── Record extracts
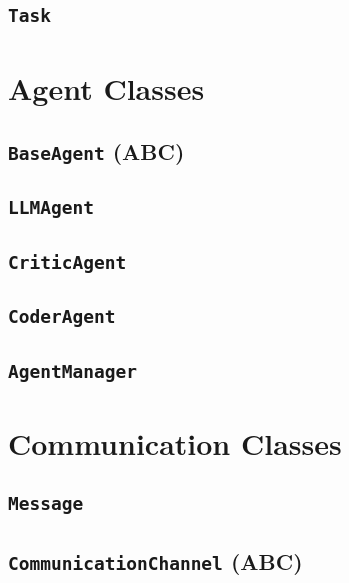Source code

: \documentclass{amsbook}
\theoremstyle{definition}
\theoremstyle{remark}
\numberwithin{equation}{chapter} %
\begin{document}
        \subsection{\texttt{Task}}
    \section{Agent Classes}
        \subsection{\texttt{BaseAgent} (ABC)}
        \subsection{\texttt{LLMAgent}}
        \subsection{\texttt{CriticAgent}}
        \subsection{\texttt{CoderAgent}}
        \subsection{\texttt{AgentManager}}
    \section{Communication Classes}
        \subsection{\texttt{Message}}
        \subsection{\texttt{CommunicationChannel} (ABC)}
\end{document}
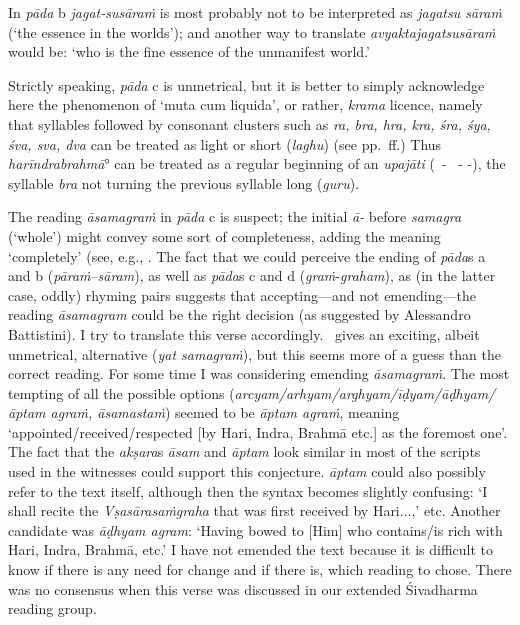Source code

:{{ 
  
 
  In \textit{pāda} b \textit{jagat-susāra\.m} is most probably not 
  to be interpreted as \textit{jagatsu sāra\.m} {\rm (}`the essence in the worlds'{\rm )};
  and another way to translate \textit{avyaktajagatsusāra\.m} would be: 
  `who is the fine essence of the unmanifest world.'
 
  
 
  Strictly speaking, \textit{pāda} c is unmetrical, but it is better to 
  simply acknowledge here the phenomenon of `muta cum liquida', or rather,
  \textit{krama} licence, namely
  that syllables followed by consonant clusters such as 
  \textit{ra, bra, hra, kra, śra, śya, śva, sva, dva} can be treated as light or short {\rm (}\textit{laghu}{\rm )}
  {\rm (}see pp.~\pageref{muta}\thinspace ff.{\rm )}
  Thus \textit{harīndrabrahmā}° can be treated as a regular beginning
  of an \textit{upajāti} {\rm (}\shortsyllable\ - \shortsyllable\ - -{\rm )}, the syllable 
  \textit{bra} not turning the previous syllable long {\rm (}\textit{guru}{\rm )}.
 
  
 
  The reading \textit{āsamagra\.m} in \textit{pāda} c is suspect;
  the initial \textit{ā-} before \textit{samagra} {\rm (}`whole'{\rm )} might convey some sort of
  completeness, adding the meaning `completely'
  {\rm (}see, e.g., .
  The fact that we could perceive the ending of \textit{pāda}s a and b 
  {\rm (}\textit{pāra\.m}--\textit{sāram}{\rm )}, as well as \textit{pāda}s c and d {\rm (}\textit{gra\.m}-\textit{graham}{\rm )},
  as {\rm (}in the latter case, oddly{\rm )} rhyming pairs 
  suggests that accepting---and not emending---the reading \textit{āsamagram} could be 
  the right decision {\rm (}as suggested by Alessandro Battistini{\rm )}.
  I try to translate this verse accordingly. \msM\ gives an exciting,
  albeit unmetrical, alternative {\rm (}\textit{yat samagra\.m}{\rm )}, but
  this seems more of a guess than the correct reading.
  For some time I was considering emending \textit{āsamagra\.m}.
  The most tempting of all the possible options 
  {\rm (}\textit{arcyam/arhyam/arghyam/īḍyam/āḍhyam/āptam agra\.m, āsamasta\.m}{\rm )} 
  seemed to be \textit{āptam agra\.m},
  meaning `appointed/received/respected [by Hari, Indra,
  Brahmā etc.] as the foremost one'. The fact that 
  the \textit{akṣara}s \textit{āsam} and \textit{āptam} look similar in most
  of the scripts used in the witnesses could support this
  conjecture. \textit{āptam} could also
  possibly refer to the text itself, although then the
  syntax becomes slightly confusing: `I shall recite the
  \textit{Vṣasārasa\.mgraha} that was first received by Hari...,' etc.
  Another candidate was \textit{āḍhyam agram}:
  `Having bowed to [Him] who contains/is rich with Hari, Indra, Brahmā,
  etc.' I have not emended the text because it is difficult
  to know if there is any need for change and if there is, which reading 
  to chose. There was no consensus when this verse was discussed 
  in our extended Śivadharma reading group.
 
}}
────
> **What is being asked**
Copy all the records word for word and keep the pictures out.

> **Final answer**
Source code

: \documentclass{amsbook}
\theoremstyle{definition}
\theoremstyle{remark}
\numberwithin{equation}{chapter} %
\begin{document}
        \subsection{\texttt{Task}}
    \section{Agent Classes}
        \subsection{\texttt{BaseAgent} (ABC)}
        \subsection{\texttt{LLMAgent}}
        \subsection{\texttt{CriticAgent}}
        \subsection{\texttt{CoderAgent}}
        \subsection{\texttt{AgentManager}}
    \section{Communication Classes}
        \subsection{\texttt{Message}}
        \subsection{\texttt{CommunicationChannel} (ABC)}
\end{document}
Source code

:{{ 
  
 
  In \textit{pāda} b \textit{jagat-susāra\.m} is most probably not 
  to be interpreted as \textit{jagatsu sāra\.m} {\rm (}`the essence in the worlds'{\rm )};
  and another way to translate \textit{avyaktajagatsusāra\.m} would be: 
  `who is the fine essence of the unmanifest world.'
 
  
 
  Strictly speaking, \textit{pāda} c is unmetrical, but it is better to 
  simply acknowledge here the phenomenon of `muta cum liquida', or rather,
  \textit{krama} licence, namely
  that syllables followed by consonant clusters such as 
  \textit{ra, bra, hra, kra, śra, śya, śva, sva, dva} can be treated as light or short {\rm (}\textit{laghu}{\rm )}
  {\rm (}see pp.~\pageref{muta}\thinspace ff.{\rm )}
  Thus \textit{harīndrabrahmā}° can be treated as a regular beginning
  of an \textit{upajāti} {\rm (}\shortsyllable\ - \shortsyllable\ - -{\rm )}, the syllable 
  \textit{bra} not turning the previous syllable long {\rm (}\textit{guru}{\rm )}.
 
  
 
  The reading \textit{āsamagra\.m} in \textit{pāda} c is suspect;
  the initial \textit{ā-} before \textit{samagra} {\rm (}`whole'{\rm )} might convey some sort of
  completeness, adding the meaning `completely'
  {\rm (}see, e.g., .
  The fact that we could perceive the ending of \textit{pāda}s a and b 
  {\rm (}\textit{pāra\.m}--\textit{sāram}{\rm )}, as well as \textit{pāda}s c and d {\rm (}\textit{gra\.m}-\textit{graham}{\rm )},
  as {\rm (}in the latter case, oddly{\rm )} rhyming pairs 
  suggests that accepting---and not emending---the reading \textit{āsamagram} could be 
  the right decision {\rm (}as suggested by Alessandro Battistini{\rm )}.
  I try to translate this verse accordingly. \msM\ gives an exciting,
  albeit unmetrical, alternative {\rm (}\textit{yat samagra\.m}{\rm )}, but
  this seems more of a guess than the correct reading.
  For some time I was considering emending \textit{āsamagra\.m}.
  The most tempting of all the possible options 
  {\rm (}\textit{arcyam/arhyam/arghyam/īḍyam/āḍhyam/āptam agra\.m, āsamasta\.m}{\rm )} 
  seemed to be \textit{āptam agra\.m},
  meaning `appointed/received/respected [by Hari, Indra,
  Brahmā etc.] as the foremost one'. The fact that 
  the \textit{akṣara}s \textit{āsam} and \textit{āptam} look similar in most
  of the scripts used in the witnesses could support this
  conjecture. \textit{āptam} could also
  possibly refer to the text itself, although then the
  syntax becomes slightly confusing: `I shall recite the
  \textit{Vṣasārasa\.mgraha} that was first received by Hari...,' etc.
  Another candidate was \textit{āḍhyam agram}:
  `Having bowed to [Him] who contains/is rich with Hari, Indra, Brahmā,
  etc.' I have not emended the text because it is difficult
  to know if there is any need for change and if there is, which reading 
  to chose. There was no consensus when this verse was discussed 
  in our extended Śivadharma reading group.
 
}}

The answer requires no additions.